Thanks! eBPF has been a big win for us. Once you get past the verifier constraints, it really changes how you think about observability — pushing filtering and classification into the kernel reduces noise and makes the data much more actionable.

Workflow-wise, iteration is slower at first (compile → load → fail verifier ), but once the patterns are in place it actually simplifies things a lot. The ability to run this safely in production without noticeable overhead has been the biggest impact.

Not exactly — that statement is only partly correct.

Yes, tcpdump and Wireshark do use libpcap for packet capture and filtering. libpcap compiles the familiar tcpdump filter syntax into classic BPF (cBPF) programs that run in the kernel to decide which packets should be passed up to userspace.

On newer Linux kernels, libpcap can translate those classic BPF filters into eBPF, but that’s mostly an internal optimization. From a user point of view, you’re still just writing simple packet filters, and packets are still being copied to userspace for analysis. libpcap itself is not really an eBPF framework.

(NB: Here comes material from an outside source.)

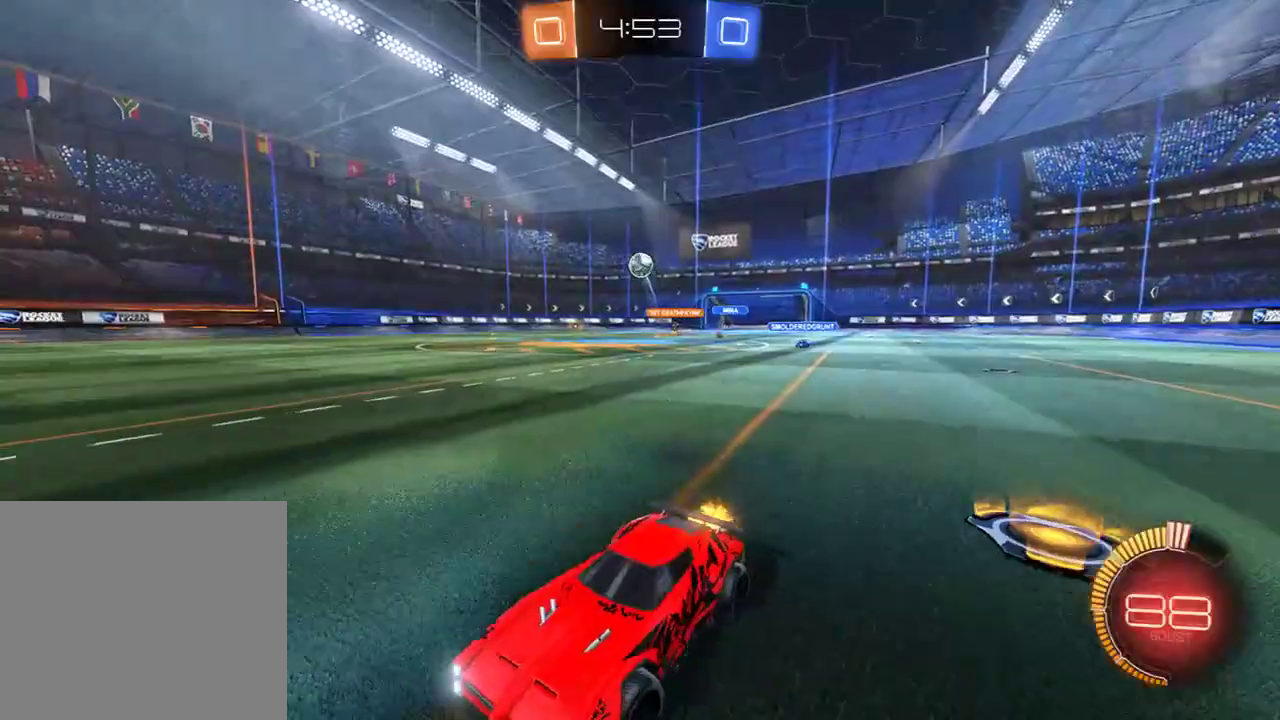
{"buttons": ["B"], "left_stick": "down-right", "right_stick": "center", "events": [[100, "A", "down"], [100, "B", "down"], [133, "L2", "up"], [133, "L3", "down"], [200, "L3", "up"], [233, "A", "up"], [233, "R2", "down"], [267, "A", "down"], [283, "left_stick", "center"], [333, "left_stick", "down-right"], [400, "A", "up"], [433, "R2", "up"]]}
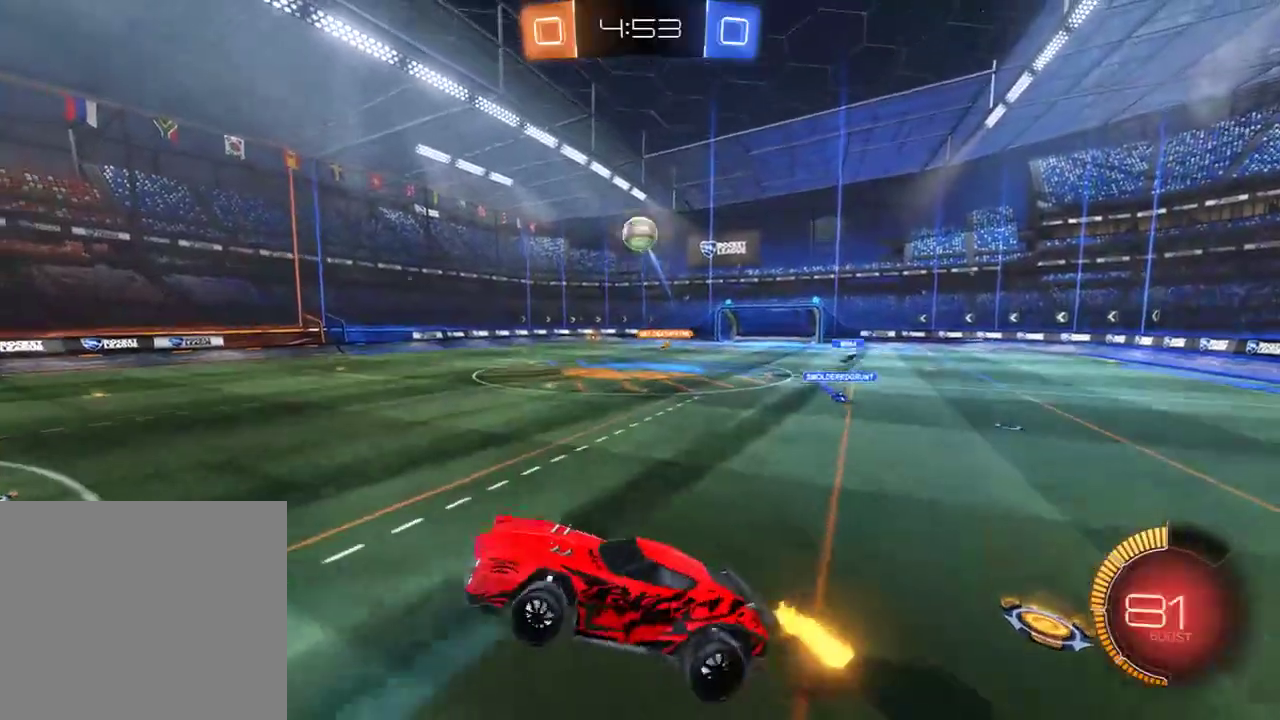
{"buttons": ["B", "L2", "R2"], "left_stick": "down-right", "right_stick": "center", "events": [[133, "L2", "down"], [133, "R2", "down"], [133, "left_stick", "down-left"], [367, "left_stick", "down-right"]]}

That’s where Cerberus is different.

Cerberus uses native eBPF programs directly, not just for filtering packets, but for running logic inside the kernel. Instead of copying packets out and decoding them later, it works with structured kernel events and can correlate network activity with processes, syscalls, and security context. In many cases it can even act or block things in real time.

So while tcpdump/Wireshark are great for debugging and traffic inspection, they’re fundamentally packet sniffers. Cerberus is more of an in-kernel observability and security system, built on eBPF as a programmable platform rather than just a fast filter.

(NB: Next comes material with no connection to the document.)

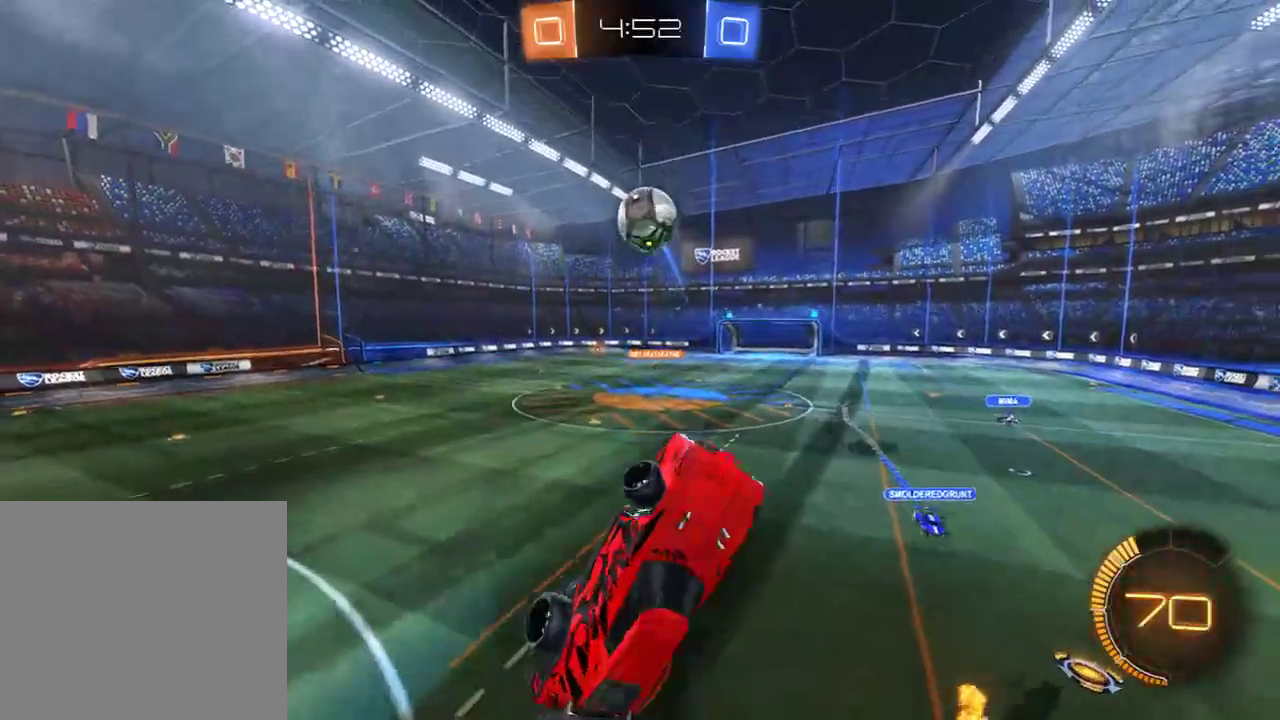
{"buttons": ["B", "L2"], "left_stick": "up-right", "right_stick": "center", "events": [[50, "left_stick", "up-right"], [183, "left_stick", "up"], [400, "left_stick", "up-right"], [450, "R2", "up"]]}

In short: tcpdump uses BPF to filter packets. Cerberus uses eBPF to run logic.

Hope that helps clear it up

Yes — Sysdig/csysdig are great tools and I’ve used them before. They’re excellent for syscall-level visibility and host/container forensics.

Cerberus targets a different layer: always-on, low-overhead network classification in CNI environments. It attaches at TC, limits L7 inspection intentionally, and focuses on predictable performance rather than rich event streams.

They’re complementary rather than competing tools.